● **REQUIRED ACTION**
Please retype the entries exactly as they stand, leaving out any pictures.

Extracted data entries
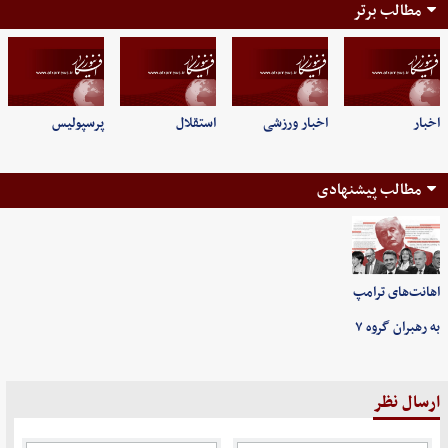
مطالب برتر
اخبار
اخبار ورزشی
استقلال
پرسپولیس
مطالب پیشنهادی
اهانت‌های ترامپ
به رهبران گروه ۷
ارسال نظر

● **RESPONSE BELOW**
مطالب برتر
اخبار
اخبار ورزشی
استقلال
پرسپولیس
مطالب پیشنهادی
اهانت‌های ترامپ
به رهبران گروه ۷
ارسال نظر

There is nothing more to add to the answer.